TASK DESCRIPTION: Beginning with the very first line, please reproduce the entries exactly through the line containing "staining of human".

EXTRACTED RECORDS:
-- Opening Marker --
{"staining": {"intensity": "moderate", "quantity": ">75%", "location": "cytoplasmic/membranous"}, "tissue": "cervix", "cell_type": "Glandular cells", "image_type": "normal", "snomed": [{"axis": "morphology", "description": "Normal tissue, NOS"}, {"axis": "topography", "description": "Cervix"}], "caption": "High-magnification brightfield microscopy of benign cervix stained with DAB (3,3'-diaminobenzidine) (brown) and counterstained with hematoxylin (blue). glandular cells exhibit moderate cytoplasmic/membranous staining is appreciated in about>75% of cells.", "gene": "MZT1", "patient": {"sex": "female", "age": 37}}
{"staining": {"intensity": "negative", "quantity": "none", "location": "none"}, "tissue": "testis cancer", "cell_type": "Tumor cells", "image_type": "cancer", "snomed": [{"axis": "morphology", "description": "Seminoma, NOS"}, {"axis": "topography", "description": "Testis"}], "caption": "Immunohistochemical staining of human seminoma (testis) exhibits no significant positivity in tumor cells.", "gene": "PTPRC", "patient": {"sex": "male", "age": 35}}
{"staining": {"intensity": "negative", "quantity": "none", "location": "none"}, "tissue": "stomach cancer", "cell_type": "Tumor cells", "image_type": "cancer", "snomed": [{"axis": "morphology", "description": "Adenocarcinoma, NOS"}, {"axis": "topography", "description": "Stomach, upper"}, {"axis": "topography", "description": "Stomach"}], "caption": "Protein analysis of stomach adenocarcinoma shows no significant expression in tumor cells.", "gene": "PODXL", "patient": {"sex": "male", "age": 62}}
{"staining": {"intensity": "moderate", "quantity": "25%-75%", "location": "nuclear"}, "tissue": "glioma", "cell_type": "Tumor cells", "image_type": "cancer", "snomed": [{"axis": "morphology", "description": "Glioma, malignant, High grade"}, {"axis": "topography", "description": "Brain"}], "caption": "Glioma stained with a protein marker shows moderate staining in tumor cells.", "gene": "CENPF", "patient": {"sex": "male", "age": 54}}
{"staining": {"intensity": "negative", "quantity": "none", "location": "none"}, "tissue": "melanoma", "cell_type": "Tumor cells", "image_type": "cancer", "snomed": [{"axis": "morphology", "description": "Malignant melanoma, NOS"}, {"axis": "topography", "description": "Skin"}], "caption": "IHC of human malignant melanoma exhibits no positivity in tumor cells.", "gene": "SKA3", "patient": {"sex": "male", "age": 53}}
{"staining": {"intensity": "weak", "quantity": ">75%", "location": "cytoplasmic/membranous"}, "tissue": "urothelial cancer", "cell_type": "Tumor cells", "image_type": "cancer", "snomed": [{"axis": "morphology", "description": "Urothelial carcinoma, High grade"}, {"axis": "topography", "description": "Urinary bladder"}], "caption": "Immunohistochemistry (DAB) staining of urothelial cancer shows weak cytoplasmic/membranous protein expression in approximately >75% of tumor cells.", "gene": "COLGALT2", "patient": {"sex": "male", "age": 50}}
-- Closing Marker --
TASK ANSWER:
{"staining": {"intensity": "moderate", "quantity": ">75%", "location": "cytoplasmic/membranous"}, "tissue": "cervix", "cell_type": "Glandular cells", "image_type": "normal", "snomed": [{"axis": "morphology", "description": "Normal tissue, NOS"}, {"axis": "topography", "description": "Cervix"}], "caption": "High-magnification brightfield microscopy of benign cervix stained with DAB (3,3'-diaminobenzidine) (brown) and counterstained with hematoxylin (blue). glandular cells exhibit moderate cytoplasmic/membranous staining is appreciated in about>75% of cells.", "gene": "MZT1", "patient": {"sex": "female", "age": 37}}
{"staining": {"intensity": "negative", "quantity": "none", "location": "none"}, "tissue": "testis cancer", "cell_type": "Tumor cells", "image_type": "cancer", "snomed": [{"axis": "morphology", "description": "Seminoma, NOS"}, {"axis": "topography", "description": "Testis"}], "caption": "Immunohistochemical staining of human seminoma (testis) exhibits no significant positivity in tumor cells.", "gene": "PTPRC", "patient": {"sex": "male", "age": 35}}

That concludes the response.